Field Type Required Example Description
event_id String Yes F23A3DD5-7842-4EF9-9DA1-3776396A**** The ID of the event. ActionTrail generates a globally unique identifier (GUID) for each event.
event_name String Yes CreateNetworkInterface The name of the event.
  • If the event_type field is set to ApiCall, this field is set to the name of the API operation that was called.
  • If the event_type field is not set to ApiCall, this field is set to a string that indicates the action of the event.
event_source String Yes ecs.aliyuncs.com The URL of the service that processed the event.
event_time String Yes 2020-01-09T12:12:14Z The time when the event occurred, in UTC.
event_type String Yes ApiCall The type of the action that was recorded in the event log. Valid values:
  • ApiCall: indicates that an API operation was called. This is the most typical event type. The userAgent field indicates whether the event was triggered by using the Alibaba Cloud Management Console or an SDK.
  • ConsoleOperation (ConsoleCall): indicates that a specific action was performed in the Alibaba Cloud Management Console. The name of an event of this type can be the name of the API operation that was called or a string that indicates the action of the event.
  • AliyunServiceEvent: indicates that Alibaba Cloud performed a specific action on the resources that you own, such as releasing a subscription instance upon expiration.
  • PasswordReset: indicates that your password was reset.
  • ConsoleSignin: indicates a logon to the Alibaba Cloud Management Console.
  • ConsoleSignout: indicates a logoff from the Alibaba Cloud Management Console.
request_parameters Dictionary No N/A The parameters specified in the API request.
response_elements Dictionary No N/A The response returned for the API request.
service_name String Yes Ecs The name of the Alibaba Cloud service with which the event is associated.
source_ip_address String Yes 11.32.XX.XX The IP address from which the event occurred.
Note If the API operation involved was called by a user in the Alibaba Cloud Management Console, this field is set to the IP address of the user, rather than the IP address of the web server of the Alibaba Cloud Management Console.
user_agent String Yes Apache-HttpClient/4.5.7 (Java/1.8.0_152) The user agent that sent the API request.

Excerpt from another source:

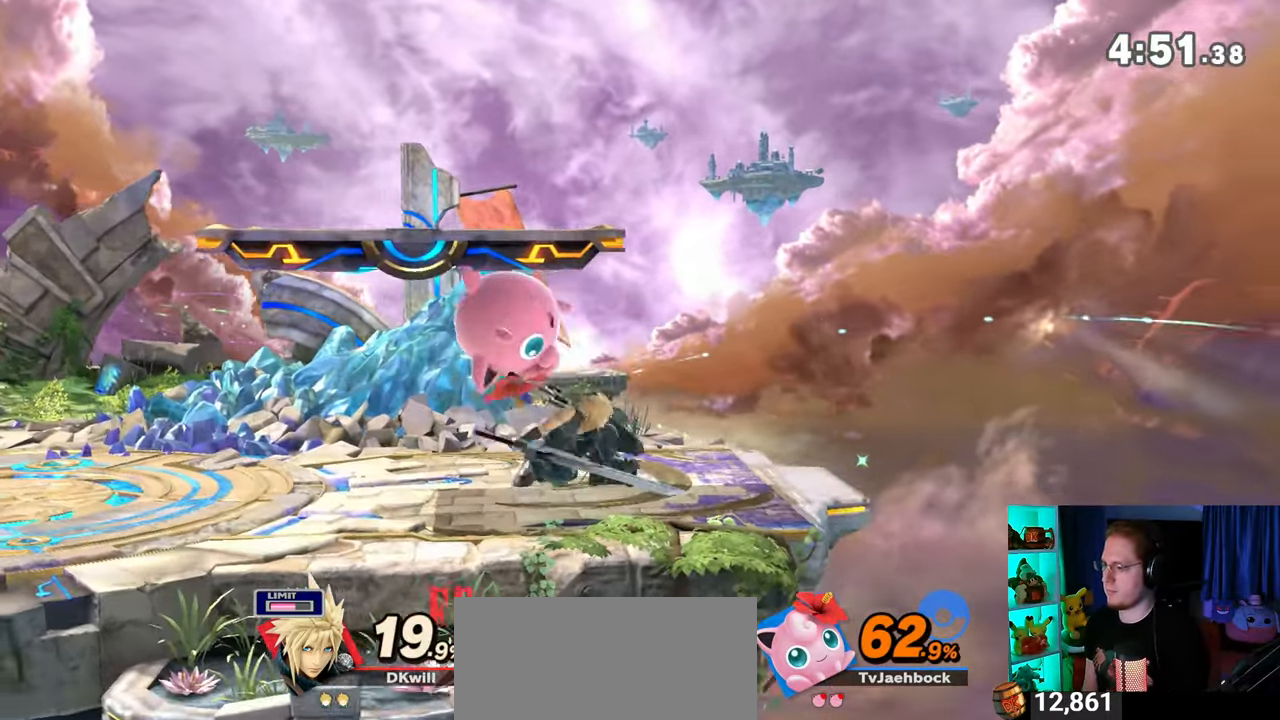
{"buttons": [], "left_stick": "left", "right_stick": "center", "events": [[350, "left_stick", "left"], [450, "B", "down"], [500, "B", "up"]]}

Examples:
  • AlibabaCloud (Linux 3.10.0-693.2.2.el7.x86_64;x86_64) Python/2.7.5 Core/2.13.16 python-requests/2.18.3
  • Apache-HttpClient/4.5.7 (Java/1.8.0_152)
user_identity_type String Yes ram-user The type of the entity that initiated the event. Valid values:
  • root-account: indicates an Alibaba Cloud account.
  • ram-user: indicates a RAM user.
  • assumed-role: indicates a RAM role.
  • system: indicates an Alibaba Cloud service.
user_identity_principal_id String Yes 28815334868278**** The ID of the requester.
  • If the user_identity_type field is set to root-account, this field is set to the ID of the Alibaba Cloud account involved.
  • If the user_identity_type field is set to ram-user, this field is set to the ID of the RAM user involved.
  • If the user_identity_type field is set to assumed-role, this field is set to a string in the RoleID:RoleSessionName format.
user_identity_account_id String Yes 112233445566**** The ID of the Alibaba Cloud account that owns the requester.
user_identity_accessKey_id String No 55nCtAwmPLkk**** The AccessKey ID that is used by the requester. If the requester sent the API request by using an SDK, this field is recorded. If the requester sent the API request by using the Alibaba Cloud Management Console, this field is not recorded.
user_name String No Alice The name of the requester. If the user_identity_type field is set to ram-user, this field is set to the name of the RAM user involved. If the user_identity_type field is set to assumed-role, this field is set to a string in the RoleName:RoleSessionName format.